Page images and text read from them

○ ○ ○ ○

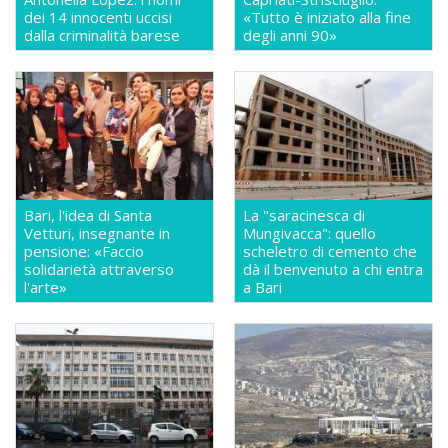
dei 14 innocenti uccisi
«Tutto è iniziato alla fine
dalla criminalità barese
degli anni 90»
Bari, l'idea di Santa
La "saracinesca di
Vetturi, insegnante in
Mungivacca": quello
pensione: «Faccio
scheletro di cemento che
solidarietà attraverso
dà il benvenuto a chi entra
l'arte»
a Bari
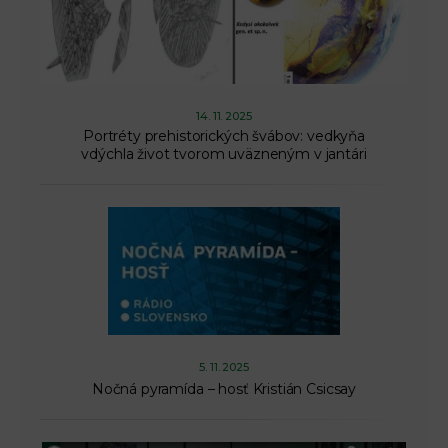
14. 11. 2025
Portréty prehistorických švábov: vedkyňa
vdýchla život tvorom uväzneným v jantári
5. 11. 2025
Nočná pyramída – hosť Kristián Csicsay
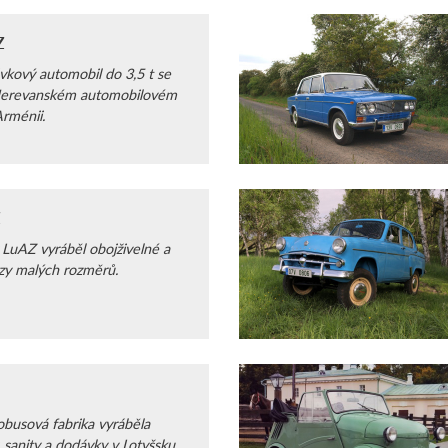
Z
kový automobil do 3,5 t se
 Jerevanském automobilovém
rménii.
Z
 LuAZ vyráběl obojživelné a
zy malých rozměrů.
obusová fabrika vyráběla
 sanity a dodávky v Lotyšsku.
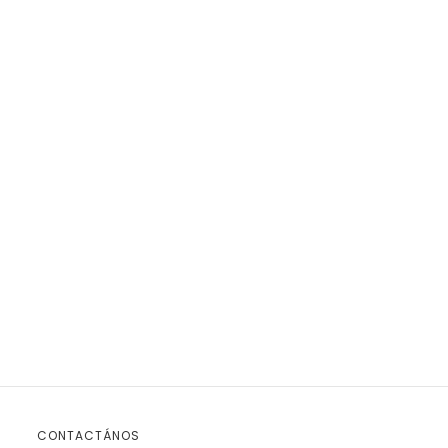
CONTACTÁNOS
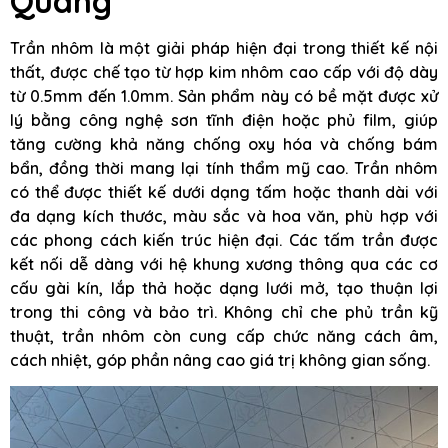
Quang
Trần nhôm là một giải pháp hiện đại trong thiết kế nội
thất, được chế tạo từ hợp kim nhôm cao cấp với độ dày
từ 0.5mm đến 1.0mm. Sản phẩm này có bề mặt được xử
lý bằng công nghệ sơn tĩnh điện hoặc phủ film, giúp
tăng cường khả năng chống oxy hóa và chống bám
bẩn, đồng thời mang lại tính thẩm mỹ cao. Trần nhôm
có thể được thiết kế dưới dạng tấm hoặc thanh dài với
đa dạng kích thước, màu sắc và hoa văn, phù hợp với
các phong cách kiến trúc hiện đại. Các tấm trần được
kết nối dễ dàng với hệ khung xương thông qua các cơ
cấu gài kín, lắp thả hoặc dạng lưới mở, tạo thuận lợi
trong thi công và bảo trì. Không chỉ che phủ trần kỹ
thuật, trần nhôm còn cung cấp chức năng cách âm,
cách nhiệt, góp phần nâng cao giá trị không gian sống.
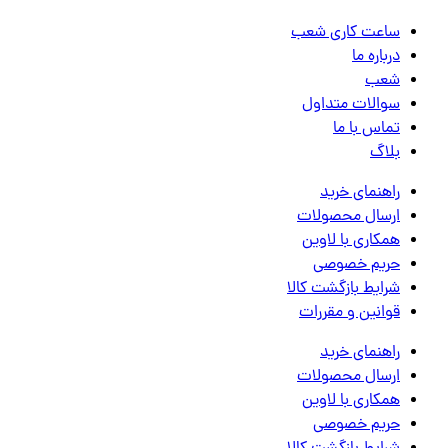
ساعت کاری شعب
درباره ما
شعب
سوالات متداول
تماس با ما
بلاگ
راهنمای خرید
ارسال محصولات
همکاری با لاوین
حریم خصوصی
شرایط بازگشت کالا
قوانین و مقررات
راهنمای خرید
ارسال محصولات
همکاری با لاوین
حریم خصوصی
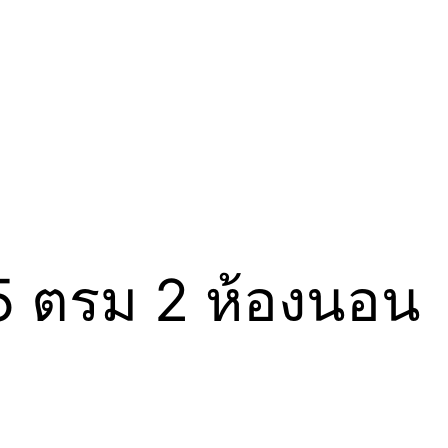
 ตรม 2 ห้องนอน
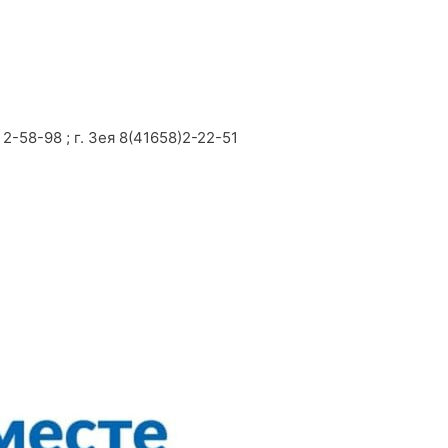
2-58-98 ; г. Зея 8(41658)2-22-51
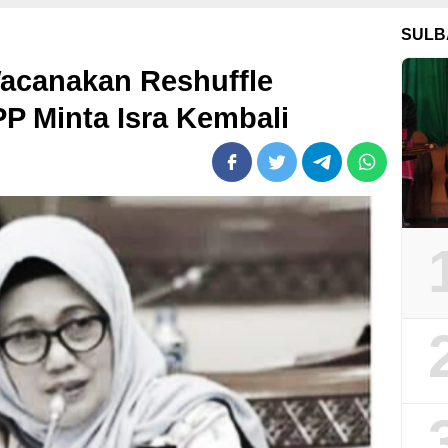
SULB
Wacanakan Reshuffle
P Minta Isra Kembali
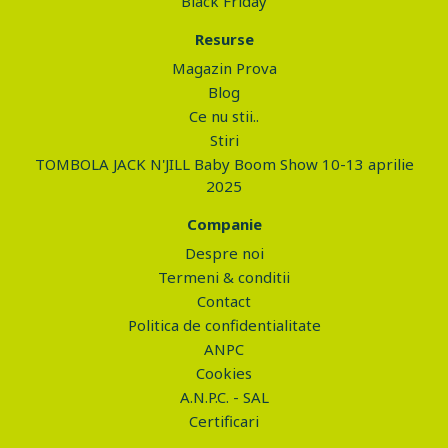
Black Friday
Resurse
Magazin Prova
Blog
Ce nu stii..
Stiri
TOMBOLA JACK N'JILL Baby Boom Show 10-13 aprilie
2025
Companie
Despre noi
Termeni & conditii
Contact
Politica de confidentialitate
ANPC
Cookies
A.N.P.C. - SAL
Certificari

○ ○ ○ ○

§ **TASK ITEM**: Count the lines in the entries above that contain the string "được" and give only the number.

§ **COMPLETED EXERCISE**: 4